D’ailleurs, les scientifiques ont également constaté de fortes augmentations des niveaux plasmatiques de Lac-Phe après une activité physique chez les chevaux de course et les humains. Un jeu de données établi pour des exercices physiques chez l’Homme a mis en évidence que l’exercice de sprint induisait l’augmentation la plus importante de Lac-Phe plasmatique, suivi de l’entraînement en résistance puis de l’entraînement en endurance.
En conséquence, ces données définissent une molécule, induite par l’exercice, contrôlant l’apport alimentaire et influençant l’équilibre énergétique associé à l’activité physique, chez de nombreuses espèces animales. Le Dr Yong Xu conclut : « Nos prochaines étapes consistent à comprendre plus en détail la façon dont Lac-Phe régit ses effets dans le corps, y compris le cerveau. Notre objectif est d’apprendre à moduler cette voie d’exercice pour des interventions thérapeutiques ».

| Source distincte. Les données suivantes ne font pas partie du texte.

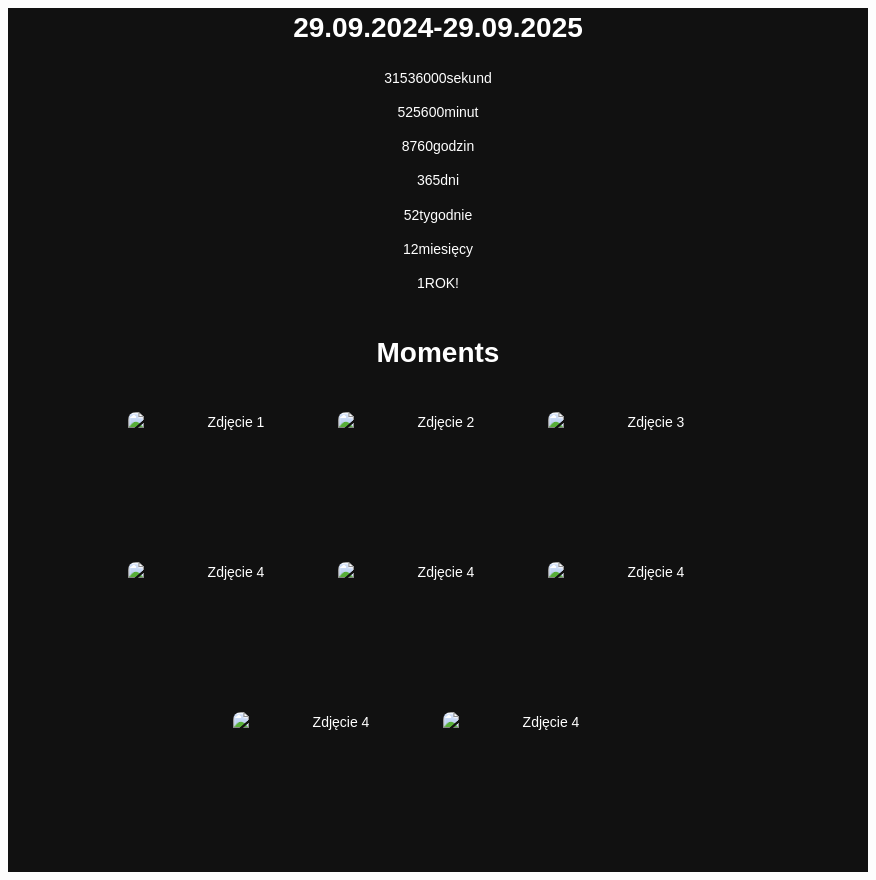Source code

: <html>
<head>
<title>ROCZNICA</title>
</head>
<body>
<center>
<h1 style="background-color:light blue;">29.09.2024-29.09.2025</h1>
<p>31536000sekund</p>
<p>525600minut</p>
<p>8760godzin</p>
<p>365dni</p>
<p>52tygodnie</p>
<p>12miesięcy</p>
<p>1ROK!</p>
</center>
</body>
<!DOCTYPE html>
<html lang="pl">
<head>
 <!DOCTYPE html>
<html lang="pl">
<head>
  <meta charset="UTF-8">
  <meta name="viewport" content="width=device-width, initial-scale=1.0">
  <title>Prosta galeria</title>
  <style>
    body {font-family: Arial, sans-serif; margin:0; background:#111; color:#fff; text-align:center;}
    .gallery {display:flex; flex-wrap:wrap; gap:10px; justify-content:center; padding:20px;}
    .gallery img {width:200px; height:140px; object-fit:cover; cursor:pointer; border-radius:8px; transition:0.3s;}
    .gallery img:hover {transform:scale(1.05);}
    
    /* Lightbox */
    .lightbox {
      position:fixed; inset:0;
      background:rgba(0,0,0,0.8);
      display:flex; align-items:center; justify-content:center;
      visibility:hidden; opacity:0; transition:0.3s;
    }
    .lightbox.open {visibility:visible; opacity:1;}
    .lightbox img {max-width:90%; max-height:90%; border-radius:10px; box-shadow:0 0 20px rgba(0,0,0,0.7);}
    .lightbox span {
      position:absolute; top:20px; right:30px; font-size:32px;
      cursor:pointer; color:white; font-weight:bold;
    }
  </style>
</head>
<body>
  <h1>Moments</h1>
  <div class="gallery">
    <img src="C:\Users\mafio\OneDrive\Obrazy\IMG_4828.JPG" alt="Zdjęcie 1">
    <img src="C:\Users\mafio\OneDrive\Obrazy\IMG_4819.JPG" alt="Zdjęcie 2">
    <img src="C:\Users\mafio\OneDrive\Obrazy\IMG_4805.JPG" alt="Zdjęcie 3">
    <img src="C:\Users\mafio\OneDrive\Obrazy\IMG_4895.JPG" alt="Zdjęcie 4">
 <img src="C:\Users\mafio\OneDrive\Obrazy\IMG_4083.JPG" alt="Zdjęcie 4">
 <img src="C:\Users\mafio\OneDrive\Obrazy\IMG_4059.JPG" alt="Zdjęcie 4">
 <img src="C:\Users\mafio\OneDrive\Obrazy\RGZR3080.JPG" alt="Zdjęcie 4">
 <img src="C:\Users\mafio\OneDrive\Obrazy\HMZI6949.JPG" alt="Zdjęcie 4">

L’avènement d’une pilule miracle, reproduisant les effets du sport sur notre corps, notamment en réduisant la faim et permettant une perte de poids, est en ligne de mire et fait l’objet de nombreuses études à travers le monde. Mais en attendant sa réelle mise au point, puis sa mise sur le marché, le sport effectif reste le meilleur allié contre le surpoids et les maladies liées.